Driving the road between Abbeyleix and Durrow, there was a moment’s realisation. Being only four years of age when most of the tracks were popular, it seemed odd they seemed so familiar. There was Jerry Scoggins singing The Ballad of Jed Clampett, the theme tune from the television series The Beverly Hillbillies; then came The Ballad of Cat Ballou sung by Nat King Cole, with its memories of Jane Fonda playing the heroine in the film; and Remember the Alamo sung by Donovan.
It was the Alamo song that really provoked thought – Jim Bowie, Davy Crockett, William B. Travis. John Wayne had directed and produced the film and starred as the Tennessee congressman with his distinctive headwear. Would it be possible to reel off the names of three men who had died in any other battle?

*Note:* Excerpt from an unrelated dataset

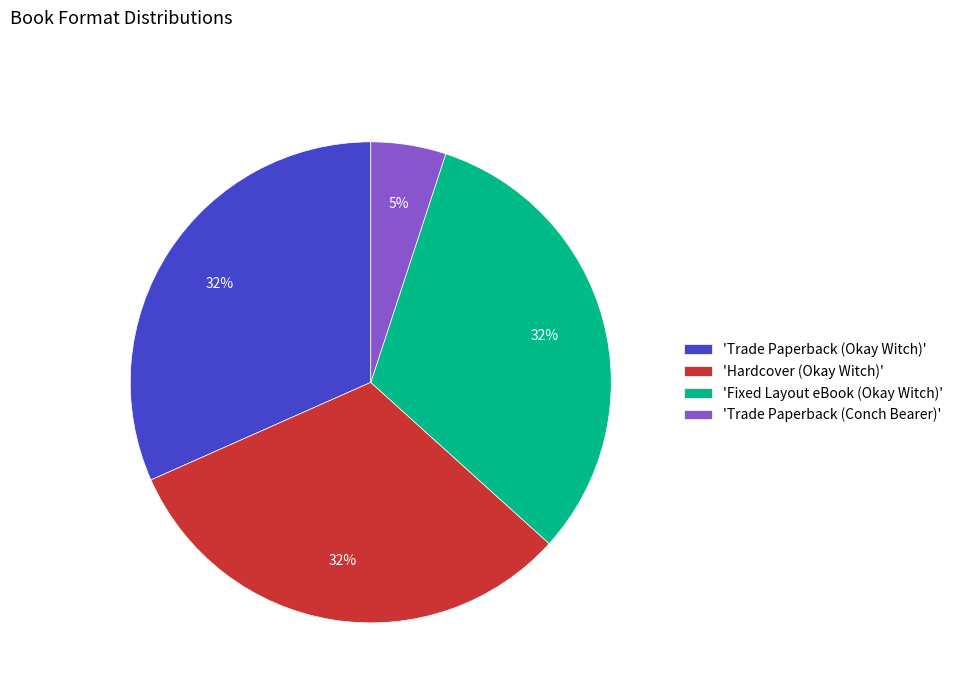

Which category has the smallest portion of the pie?

'Trade Paperback (Conch Bearer)'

Perhaps it is a legacy of being a child in an age when there were only two, and then three, television channels and when the broadcasters bought in American programmes to fill the airtime, that places never visited and people long dead are as familiar as those among which I grew up. Our culture was monolithic, every boy in the class would have known the shape of a Bowie knife and a Crockett hat, and it wasn’t just the Alamo that would have been familiar; through the Sixties and the Seventies the streets of the United States from Kojak’s Manhattan to Danno’s Honolulu seemed better known than the streets of the cities of our own country.

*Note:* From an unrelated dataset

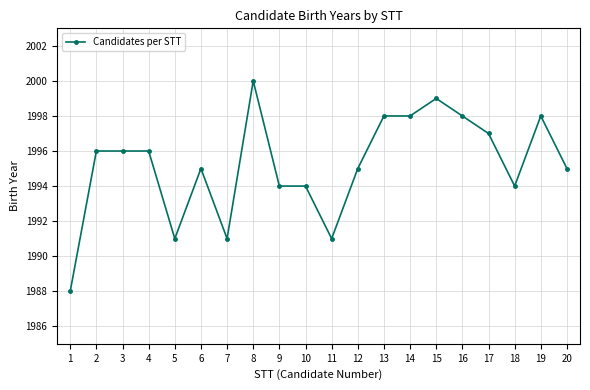

What is the maximum value shown in the chart?

2000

Looking back, it is hard to imagine the power of television, how each evening we would have sat and watched even those programmes that would now be flicked past without a moment’s thought. The culture may have been monolithic, but there was a community created by everyone watching the same programmes, in schools and workplaces people would have conversed about the previous evening’s viewing.
Choice is limitless with digital television and its hundreds of channels, but that sense of community created by the likes of Jed Clampett and Cat Ballou and the heroes of the Alamo is lost. Children now are far more likely than we ever were to visit the cities featured in the television programmes, but those places might never again possess the mythical power they had on a black and white television.